Here's my code and some screenshots of what I see.
using System;
using System.Collections.Generic;
using System.ComponentModel;
using System.Data;
using System.Drawing;
using System.Linq;
using System.Text;
using System.Threading.Tasks;
using System.Windows.Forms;
namespace myProject
{
public partial class Form1 : Form
{
FlowLayoutPanel panel = new FlowLayoutPanel();
public Form1()
{
InitializeComponent();
linkLabel1.LinkClicked += linkLabel1_LinkClicked;
linkLabel2.LinkClicked += linkLabel2_LinkClicked;
linkLabel3.LinkClicked += linkLabel3_LinkClicked;
Controls.Add(panel);
panel.Controls.Add(linkLabel1);
panel.Controls.Add(linkLabel2);
panel.Controls.Add(linkLabel3);
}
private void linkLabel1_LinkClicked(object sender, LinkLabelLinkClickedEventArgs e)
{
panel.Controls.SetChildIndex(linkLabel1, 0);
}
private void linkLabel2_LinkClicked(object sender, LinkLabelLinkClickedEventArgs e)
{
panel.Controls.SetChildIndex(linkLabel2, 0);
}
private void linkLabel3_LinkClicked(object sender, LinkLabelLinkClickedEventArgs e)
{
panel.Controls.SetChildIndex(linkLabel3, 0);
}
}
}
This is the control view before I've started the program.

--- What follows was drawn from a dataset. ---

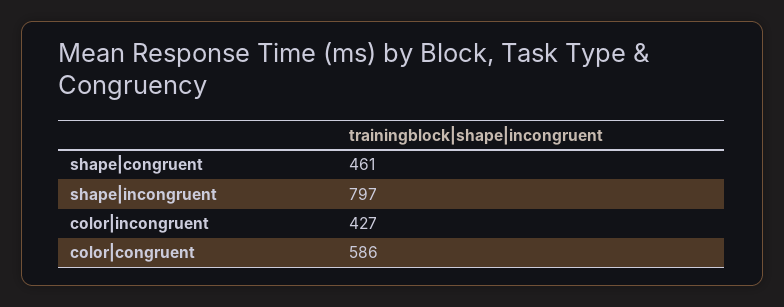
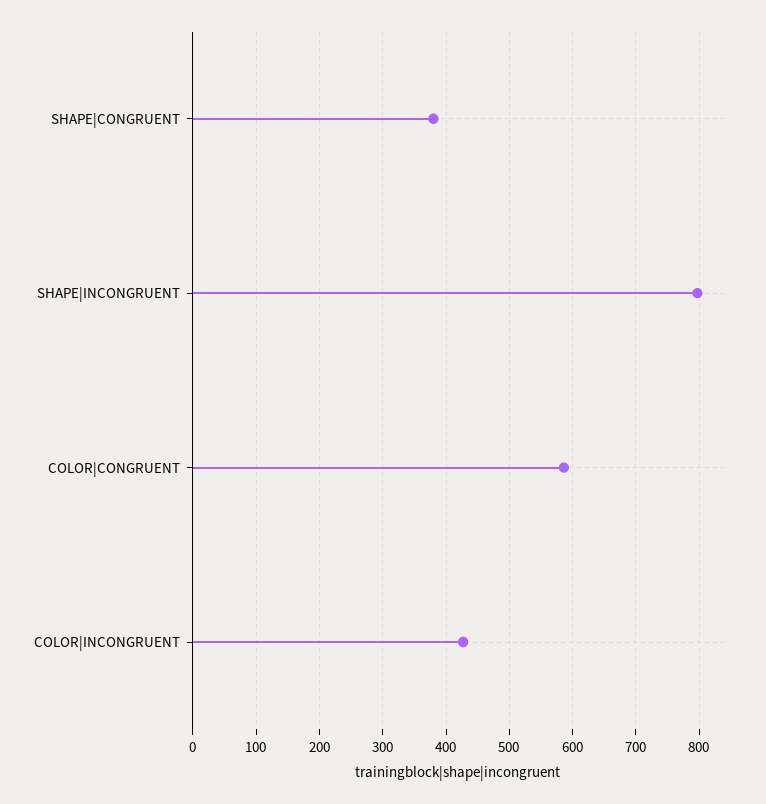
shape|congruent: 461 -> 380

This is what I see when I run the program - marked with the red arrow.
Because you are initializing your FlowLayoutPanel in the code-behind, you have to set the FlowDirection property of this new instance of FlowLayoutPanel in the same code-behind:
FlowLayoutPanel panel = new FlowLayoutPanel();
public Form1()
{
InitializeComponent();
panel.FlowDirection = FlowDirection.TopDown;
The FlowLayoutPanel that you declare in your code-behind is separate from the one you have in your layout, so the FlowDirection property is not set the same. I tested the code above and I believe it does what you were looking for.